**Problem requirements:** Word for word, print each record, dropping any image it holds.

**Saved entries:**
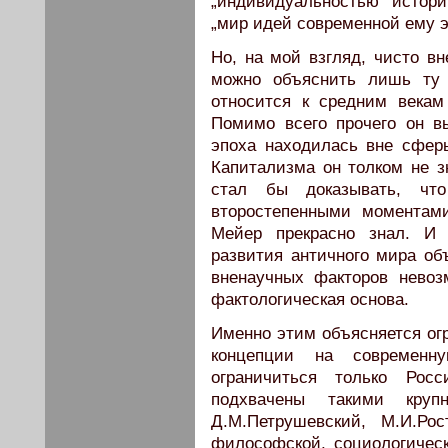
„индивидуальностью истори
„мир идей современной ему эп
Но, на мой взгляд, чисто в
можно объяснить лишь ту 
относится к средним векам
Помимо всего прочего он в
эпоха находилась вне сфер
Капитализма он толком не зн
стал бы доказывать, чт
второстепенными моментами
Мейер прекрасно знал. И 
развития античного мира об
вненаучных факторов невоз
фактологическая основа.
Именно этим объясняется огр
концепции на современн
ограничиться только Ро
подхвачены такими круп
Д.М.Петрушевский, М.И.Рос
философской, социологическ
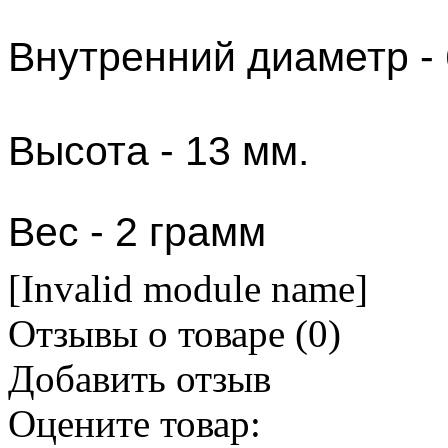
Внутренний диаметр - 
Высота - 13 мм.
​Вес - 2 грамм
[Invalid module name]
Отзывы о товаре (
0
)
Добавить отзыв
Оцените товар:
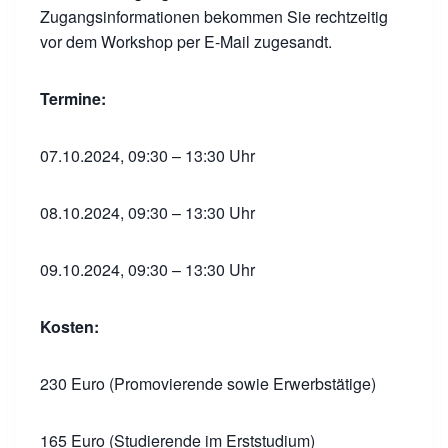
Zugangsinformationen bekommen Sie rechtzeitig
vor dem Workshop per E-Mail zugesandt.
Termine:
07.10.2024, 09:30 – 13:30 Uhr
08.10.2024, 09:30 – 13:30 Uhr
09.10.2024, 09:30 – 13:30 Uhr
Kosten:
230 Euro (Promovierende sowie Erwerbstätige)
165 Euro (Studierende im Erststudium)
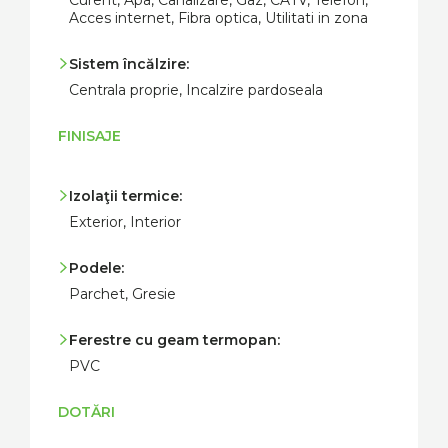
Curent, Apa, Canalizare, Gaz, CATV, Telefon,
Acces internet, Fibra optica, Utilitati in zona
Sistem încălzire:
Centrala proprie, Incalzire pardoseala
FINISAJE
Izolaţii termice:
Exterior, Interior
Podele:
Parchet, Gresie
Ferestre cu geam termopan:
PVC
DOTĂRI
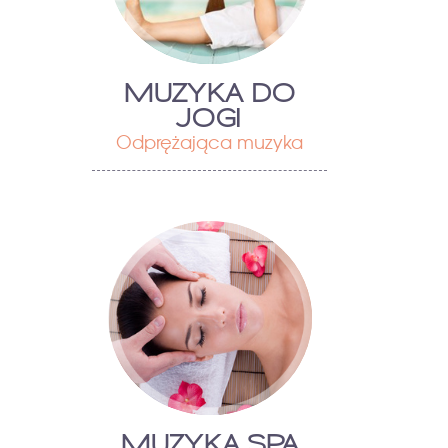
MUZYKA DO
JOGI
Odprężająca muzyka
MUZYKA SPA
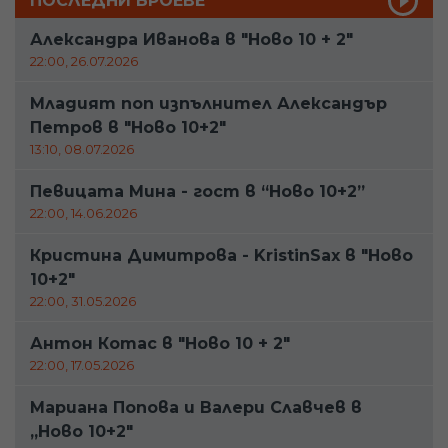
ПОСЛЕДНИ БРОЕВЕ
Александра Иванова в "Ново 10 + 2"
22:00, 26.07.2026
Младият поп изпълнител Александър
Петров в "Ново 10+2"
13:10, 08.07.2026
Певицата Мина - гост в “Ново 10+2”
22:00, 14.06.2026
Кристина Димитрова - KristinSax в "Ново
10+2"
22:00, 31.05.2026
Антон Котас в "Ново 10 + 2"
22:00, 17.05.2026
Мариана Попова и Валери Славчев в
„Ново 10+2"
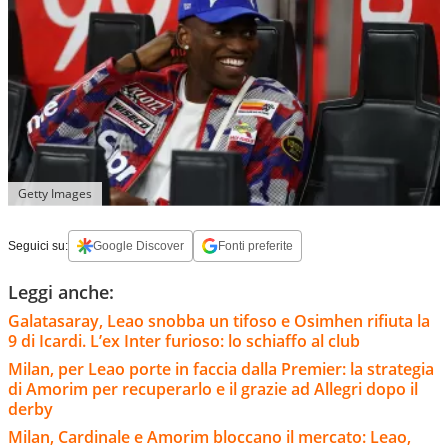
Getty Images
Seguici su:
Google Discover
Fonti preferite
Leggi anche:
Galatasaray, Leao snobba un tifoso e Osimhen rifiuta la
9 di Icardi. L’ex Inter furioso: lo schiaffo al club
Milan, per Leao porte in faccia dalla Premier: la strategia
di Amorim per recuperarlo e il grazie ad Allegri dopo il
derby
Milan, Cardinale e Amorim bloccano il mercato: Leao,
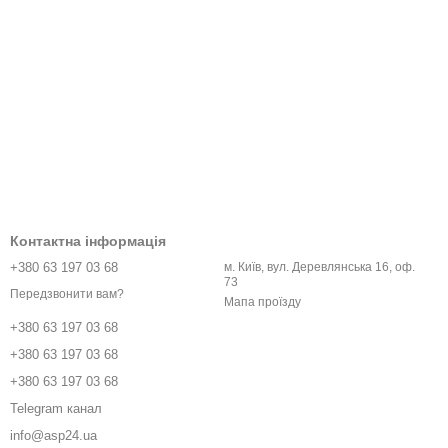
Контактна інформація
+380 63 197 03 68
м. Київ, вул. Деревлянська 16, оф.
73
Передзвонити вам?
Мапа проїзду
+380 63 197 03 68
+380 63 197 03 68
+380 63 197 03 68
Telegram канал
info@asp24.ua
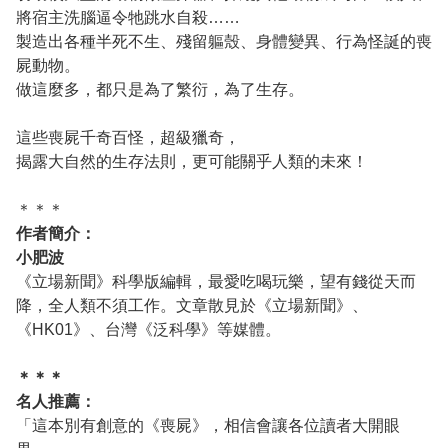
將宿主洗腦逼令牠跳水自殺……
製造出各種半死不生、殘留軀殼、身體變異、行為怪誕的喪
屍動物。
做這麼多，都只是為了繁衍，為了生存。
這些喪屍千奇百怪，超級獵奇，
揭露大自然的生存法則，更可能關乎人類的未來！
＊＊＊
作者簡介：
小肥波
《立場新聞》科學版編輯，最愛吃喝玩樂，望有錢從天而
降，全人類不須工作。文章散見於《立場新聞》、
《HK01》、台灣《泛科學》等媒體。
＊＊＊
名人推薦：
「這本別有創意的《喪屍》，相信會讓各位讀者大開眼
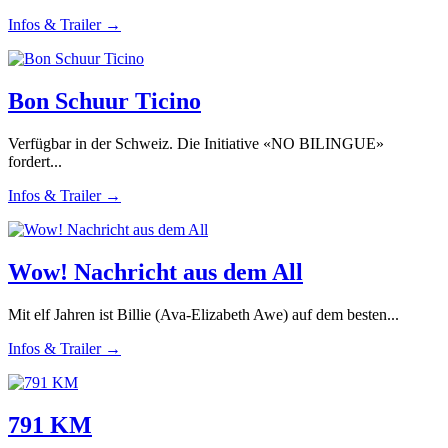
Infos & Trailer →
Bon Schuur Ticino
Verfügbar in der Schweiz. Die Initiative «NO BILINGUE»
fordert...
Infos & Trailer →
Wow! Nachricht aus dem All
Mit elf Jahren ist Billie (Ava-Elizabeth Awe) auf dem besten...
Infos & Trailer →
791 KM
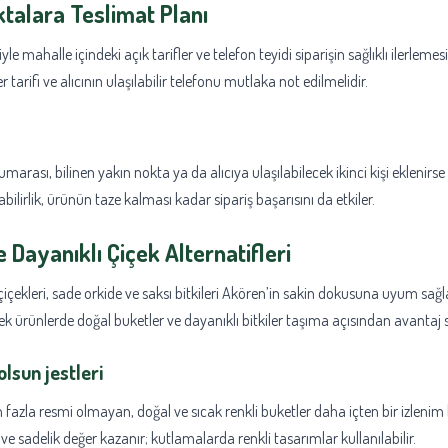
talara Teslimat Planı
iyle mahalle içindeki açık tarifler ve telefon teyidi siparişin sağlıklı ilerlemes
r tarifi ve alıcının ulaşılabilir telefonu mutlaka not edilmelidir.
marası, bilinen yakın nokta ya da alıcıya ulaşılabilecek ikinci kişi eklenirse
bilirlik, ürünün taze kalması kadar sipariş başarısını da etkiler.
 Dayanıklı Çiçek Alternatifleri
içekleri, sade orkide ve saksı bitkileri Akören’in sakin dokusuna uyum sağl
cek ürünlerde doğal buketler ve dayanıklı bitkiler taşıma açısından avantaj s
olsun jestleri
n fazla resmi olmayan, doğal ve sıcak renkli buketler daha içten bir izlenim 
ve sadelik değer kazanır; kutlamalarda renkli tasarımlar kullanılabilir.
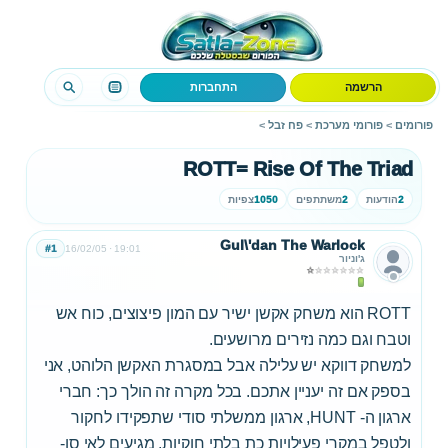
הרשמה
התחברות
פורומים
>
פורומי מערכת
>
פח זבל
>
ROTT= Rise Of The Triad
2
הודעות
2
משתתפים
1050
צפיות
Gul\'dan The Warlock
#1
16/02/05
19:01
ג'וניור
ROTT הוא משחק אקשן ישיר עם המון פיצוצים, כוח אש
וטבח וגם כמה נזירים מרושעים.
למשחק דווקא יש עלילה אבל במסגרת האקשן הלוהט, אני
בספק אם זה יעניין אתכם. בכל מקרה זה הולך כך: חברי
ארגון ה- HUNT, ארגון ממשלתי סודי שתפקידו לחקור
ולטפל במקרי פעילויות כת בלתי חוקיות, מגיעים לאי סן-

**Solution for this exercise:**
„индивидуальностью истори
„мир идей современной ему эп
Но, на мой взгляд, чисто в
можно объяснить лишь ту 
относится к средним векам
Помимо всего прочего он в
эпоха находилась вне сфер
Капитализма он толком не зн
стал бы доказывать, чт
второстепенными моментами
Мейер прекрасно знал. И 
развития античного мира об
вненаучных факторов невоз
фактологическая основа.
Именно этим объясняется огр
концепции на современн
ограничиться только Ро
подхвачены такими круп
Д.М.Петрушевский, М.И.Рос
философской, социологическ
Внутренний диаметр - 
Высота - 13 мм.
​Вес - 2 грамм
[Invalid module name]
Отзывы о товаре (
0
)
Добавить отзыв
Оцените товар:
Zugangsinformationen bekommen Sie rechtzeitig
vor dem Workshop per E-Mail zugesandt.
Termine:
07.10.2024, 09:30 – 13:30 Uhr
08.10.2024, 09:30 – 13:30 Uhr
09.10.2024, 09:30 – 13:30 Uhr
Kosten:
230 Euro (Promovierende sowie Erwerbstätige)
165 Euro (Studierende im Erststudium)
Curent, Apa, Canalizare, Gaz, CATV, Telefon,
Acces internet, Fibra optica, Utilitati in zona
Sistem încălzire:
Centrala proprie, Incalzire pardoseala
FINISAJE
Izolaţii termice:
Exterior, Interior
Podele:
Parchet, Gresie
Ferestre cu geam termopan:
PVC
DOTĂRI
MUZYKA DO
JOGI
Odprężająca muzyka
MUZYKA SPA
ПОСЛЕДНИ БРОЕВЕ
Александра Иванова в "Ново 10 + 2"
22:00, 26.07.2026
Младият поп изпълнител Александър
Петров в "Ново 10+2"
13:10, 08.07.2026
Певицата Мина - гост в “Ново 10+2”
22:00, 14.06.2026
Кристина Димитрова - KristinSax в "Ново
10+2"
22:00, 31.05.2026
Антон Котас в "Ново 10 + 2"
22:00, 17.05.2026
Мариана Попова и Валери Славчев в
„Ново 10+2"
Getty Images
Seguici su:
Google Discover
Fonti preferite
Leggi anche:
Galatasaray, Leao snobba un tifoso e Osimhen rifiuta la
9 di Icardi. L’ex Inter furioso: lo schiaffo al club
Milan, per Leao porte in faccia dalla Premier: la strategia
di Amorim per recuperarlo e il grazie ad Allegri dopo il
derby
Milan, Cardinale e Amorim bloccano il mercato: Leao,
Контактна інформація
+380 63 197 03 68
м. Київ, вул. Деревлянська 16, оф.
73
Передзвонити вам?
Мапа проїзду
+380 63 197 03 68
+380 63 197 03 68
+380 63 197 03 68
Telegram канал
info@asp24.ua
將宿主洗腦逼令牠跳水自殺……
製造出各種半死不生、殘留軀殼、身體變異、行為怪誕的喪
屍動物。
做這麼多，都只是為了繁衍，為了生存。
這些喪屍千奇百怪，超級獵奇，
揭露大自然的生存法則，更可能關乎人類的未來！
＊＊＊
作者簡介：
小肥波
《立場新聞》科學版編輯，最愛吃喝玩樂，望有錢從天而
降，全人類不須工作。文章散見於《立場新聞》、
《HK01》、台灣《泛科學》等媒體。
＊＊＊
名人推薦：
「這本別有創意的《喪屍》，相信會讓各位讀者大開眼
Infos & Trailer →
Bon Schuur Ticino
Verfügbar in der Schweiz. Die Initiative «NO BILINGUE»
fordert...
Infos & Trailer →
Wow! Nachricht aus dem All
Mit elf Jahren ist Billie (Ava-Elizabeth Awe) auf dem besten...
Infos & Trailer →
791 KM
talara Teslimat Planı
iyle mahalle içindeki açık tarifler ve telefon teyidi siparişin sağlıklı ilerlemes
r tarifi ve alıcının ulaşılabilir telefonu mutlaka not edilmelidir.
marası, bilinen yakın nokta ya da alıcıya ulaşılabilecek ikinci kişi eklenirse
bilirlik, ürünün taze kalması kadar sipariş başarısını da etkiler.
 Dayanıklı Çiçek Alternatifleri
içekleri, sade orkide ve saksı bitkileri Akören’in sakin dokusuna uyum sağl
cek ürünlerde doğal buketler ve dayanıklı bitkiler taşıma açısından avantaj s
olsun jestleri
n fazla resmi olmayan, doğal ve sıcak renkli buketler daha içten bir izlenim 
ve sadelik değer kazanır; kutlamalarda renkli tasarımlar kullanılabilir.
הרשמה
התחברות
פורומים
>
פורומי מערכת
>
פח זבל
>
ROTT= Rise Of The Triad
2
הודעות
2
משתתפים
1050
צפיות
Gul\'dan The Warlock
#1
16/02/05
19:01
ג'וניור
ROTT הוא משחק אקשן ישיר עם המון פיצוצים, כוח אש
וטבח וגם כמה נזירים מרושעים.
למשחק דווקא יש עלילה אבל במסגרת האקשן הלוהט, אני
בספק אם זה יעניין אתכם. בכל מקרה זה הולך כך: חברי
ארגון ה- HUNT, ארגון ממשלתי סודי שתפקידו לחקור
ולטפל במקרי פעילויות כת בלתי חוקיות, מגיעים לאי סן-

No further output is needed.